What made things harder for Boxing Weekly was the paucity of funds that were provided for the editorial team. We really did live from hand to mouth. On too many occasions contributors and suppliers would not be paid and instead of working on the paper I would find myself engaged in lengthy telephone conversations attempting to placate creditors. Even worse, staff members would often not be paid, myself included. It was the ultimate slap in the face for all the work that we had been putting in.


Of course there were laughs. Sometimes episodes of manic laughter when all of us would get drunk and offload the strain that we had been going through. Our habit of calling everyone ‘matey’ for no apparent reason. The time Lee called up Paul McCartney in the middle of the night and swore at him. The time all the computers were removed from the office by men in crash helmets as we worked. The time a drunken Kirkland Laing crashed the offices knocking over everything in his way.


Yes, there were laughs. But those laughs were mainly overshadowed by the constant grind. Grind like nothing else on earth.


The reason I talk about all this is because Glyn experienced this grind for over a quarter of a century. I lasted a year before I was burned out but Glyn, being the grafter that was, carried on and carried on. And carried on.

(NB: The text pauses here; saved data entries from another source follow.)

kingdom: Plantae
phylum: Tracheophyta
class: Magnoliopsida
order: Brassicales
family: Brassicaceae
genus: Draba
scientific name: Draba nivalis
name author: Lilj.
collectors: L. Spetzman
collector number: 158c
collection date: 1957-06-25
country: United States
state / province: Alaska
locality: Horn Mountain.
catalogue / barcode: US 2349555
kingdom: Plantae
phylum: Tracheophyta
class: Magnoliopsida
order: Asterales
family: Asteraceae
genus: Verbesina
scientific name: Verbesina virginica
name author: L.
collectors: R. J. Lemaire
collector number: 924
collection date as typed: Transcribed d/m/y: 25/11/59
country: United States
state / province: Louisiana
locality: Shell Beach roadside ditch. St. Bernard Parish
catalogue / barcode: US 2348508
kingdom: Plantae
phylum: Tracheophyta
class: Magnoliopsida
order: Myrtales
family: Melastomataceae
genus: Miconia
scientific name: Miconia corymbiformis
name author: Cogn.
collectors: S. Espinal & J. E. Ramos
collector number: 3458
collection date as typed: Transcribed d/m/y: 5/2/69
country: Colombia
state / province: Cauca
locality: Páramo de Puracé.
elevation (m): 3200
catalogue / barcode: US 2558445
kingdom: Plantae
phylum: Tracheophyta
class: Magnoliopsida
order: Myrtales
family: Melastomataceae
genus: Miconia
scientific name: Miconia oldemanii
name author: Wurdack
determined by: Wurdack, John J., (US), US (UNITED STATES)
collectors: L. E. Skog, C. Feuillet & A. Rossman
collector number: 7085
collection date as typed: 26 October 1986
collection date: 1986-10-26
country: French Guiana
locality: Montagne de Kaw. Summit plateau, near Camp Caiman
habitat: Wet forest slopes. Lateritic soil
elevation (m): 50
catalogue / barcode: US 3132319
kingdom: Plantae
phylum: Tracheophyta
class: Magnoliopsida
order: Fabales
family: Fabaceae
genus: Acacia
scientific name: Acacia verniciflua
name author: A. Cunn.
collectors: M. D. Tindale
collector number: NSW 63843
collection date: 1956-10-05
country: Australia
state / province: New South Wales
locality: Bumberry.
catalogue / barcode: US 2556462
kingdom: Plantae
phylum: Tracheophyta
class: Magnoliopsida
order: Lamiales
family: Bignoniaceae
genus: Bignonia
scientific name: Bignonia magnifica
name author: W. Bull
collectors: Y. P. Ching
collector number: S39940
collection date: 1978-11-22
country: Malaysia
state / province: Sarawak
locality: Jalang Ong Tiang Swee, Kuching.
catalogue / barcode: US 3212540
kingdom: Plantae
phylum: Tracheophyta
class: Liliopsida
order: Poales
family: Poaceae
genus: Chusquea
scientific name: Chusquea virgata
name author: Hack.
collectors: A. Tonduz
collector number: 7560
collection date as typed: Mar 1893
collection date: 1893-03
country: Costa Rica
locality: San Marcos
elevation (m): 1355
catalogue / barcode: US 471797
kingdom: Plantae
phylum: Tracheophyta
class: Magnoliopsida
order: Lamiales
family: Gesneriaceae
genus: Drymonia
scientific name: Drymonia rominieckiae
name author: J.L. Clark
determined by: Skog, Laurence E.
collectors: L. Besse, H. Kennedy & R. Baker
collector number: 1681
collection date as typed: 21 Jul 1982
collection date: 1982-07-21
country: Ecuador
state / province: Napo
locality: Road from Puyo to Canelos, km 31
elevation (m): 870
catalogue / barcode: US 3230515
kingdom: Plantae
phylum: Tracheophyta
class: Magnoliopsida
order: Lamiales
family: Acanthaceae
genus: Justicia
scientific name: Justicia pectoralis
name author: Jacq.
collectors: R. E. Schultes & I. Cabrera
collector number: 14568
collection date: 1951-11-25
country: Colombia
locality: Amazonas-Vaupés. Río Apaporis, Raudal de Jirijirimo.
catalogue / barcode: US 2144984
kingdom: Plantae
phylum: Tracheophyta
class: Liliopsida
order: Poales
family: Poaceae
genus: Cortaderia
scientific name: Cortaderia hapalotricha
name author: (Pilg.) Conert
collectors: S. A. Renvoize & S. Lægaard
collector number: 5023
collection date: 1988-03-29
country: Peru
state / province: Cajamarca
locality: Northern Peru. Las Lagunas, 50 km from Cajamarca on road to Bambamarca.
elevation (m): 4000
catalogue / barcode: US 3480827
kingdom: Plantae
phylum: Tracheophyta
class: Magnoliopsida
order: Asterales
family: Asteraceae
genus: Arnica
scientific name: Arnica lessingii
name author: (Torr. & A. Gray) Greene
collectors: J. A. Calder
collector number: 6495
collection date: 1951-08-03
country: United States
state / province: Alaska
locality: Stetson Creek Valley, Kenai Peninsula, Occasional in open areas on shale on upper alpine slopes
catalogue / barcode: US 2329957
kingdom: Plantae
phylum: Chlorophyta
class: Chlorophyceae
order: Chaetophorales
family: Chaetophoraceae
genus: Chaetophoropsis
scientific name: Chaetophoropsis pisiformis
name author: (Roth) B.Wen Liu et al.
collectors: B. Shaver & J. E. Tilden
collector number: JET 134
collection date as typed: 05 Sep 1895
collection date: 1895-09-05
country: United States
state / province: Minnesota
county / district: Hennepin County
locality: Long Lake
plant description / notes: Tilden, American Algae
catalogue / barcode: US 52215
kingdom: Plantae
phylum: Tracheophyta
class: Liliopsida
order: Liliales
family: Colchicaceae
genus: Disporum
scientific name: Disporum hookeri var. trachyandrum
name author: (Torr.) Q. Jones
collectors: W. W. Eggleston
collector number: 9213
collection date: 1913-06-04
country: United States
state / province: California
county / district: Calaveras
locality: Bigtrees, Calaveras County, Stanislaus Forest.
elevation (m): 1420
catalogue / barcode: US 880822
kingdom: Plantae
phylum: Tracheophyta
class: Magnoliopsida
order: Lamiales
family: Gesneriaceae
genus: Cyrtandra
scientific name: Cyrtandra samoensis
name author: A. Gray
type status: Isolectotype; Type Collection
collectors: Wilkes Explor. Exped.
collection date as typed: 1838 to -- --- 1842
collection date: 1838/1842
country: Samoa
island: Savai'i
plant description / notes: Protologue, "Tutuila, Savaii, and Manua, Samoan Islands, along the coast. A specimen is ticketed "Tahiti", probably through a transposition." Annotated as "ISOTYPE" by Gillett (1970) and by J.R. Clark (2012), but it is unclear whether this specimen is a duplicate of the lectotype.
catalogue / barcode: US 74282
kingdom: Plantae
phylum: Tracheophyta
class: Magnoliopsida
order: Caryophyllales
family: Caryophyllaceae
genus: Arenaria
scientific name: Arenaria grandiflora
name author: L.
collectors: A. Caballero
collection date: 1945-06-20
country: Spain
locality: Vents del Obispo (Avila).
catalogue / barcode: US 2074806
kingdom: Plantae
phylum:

He carried on when he arrived into work one morning to find all the computers gone and along with them all the staff. He carried on when the magazine went bust, obtaining a bank loan and purchasing half of the magazine outright. He carried on when the internet arrived and everyone in the world was suddenly a published writer. He carried on when paper was superseded by pixels. He just carried on. And for the succeeding generations of boxers and boxing fans it was as if he had always been there and would be forever.


A few years ago Glyn and I got back in touch. We became FB friends and began exchanging messages and emails. We planned to meet up and have a few beers. But it never happened. In one of our very last FB exchanges Glyn told me that he was arranging a lunch with another former Boxing Monthly editor, the kind and knowledgable George Zeleny. But now that, too, will never happen.


Now twenty years older, Glyn and I had other things in common. I was on the verge of having a hip replacement and he had just had one himself. I wanted his advice. Earlier this year Glyn surprised me by telling me that he had suffered a seizure, in which he had collapsed but made a full recovery. Except for the fact that he found it difficult to concentrate when he was working. In retrospect, alarm bells should have been ringing then and perhaps they were. In the March issue of Boxing Monthly Glyn confessed at length to feeling the strain of that continual grind in an editorial that was completely out of character for him.


The outpouring of grief and sadness on Twitter and on the many boxing sites that now proliferate has been genuinely moving for me and those who knew Glyn. And this is my own way of saying goodbye, of tipping my hat to someone who always commanded respect. You made a difference, Glyn, and although you’d no doubt be laughing at the the sentimentality of that last statement, an awful lot of people are already missing you far too much.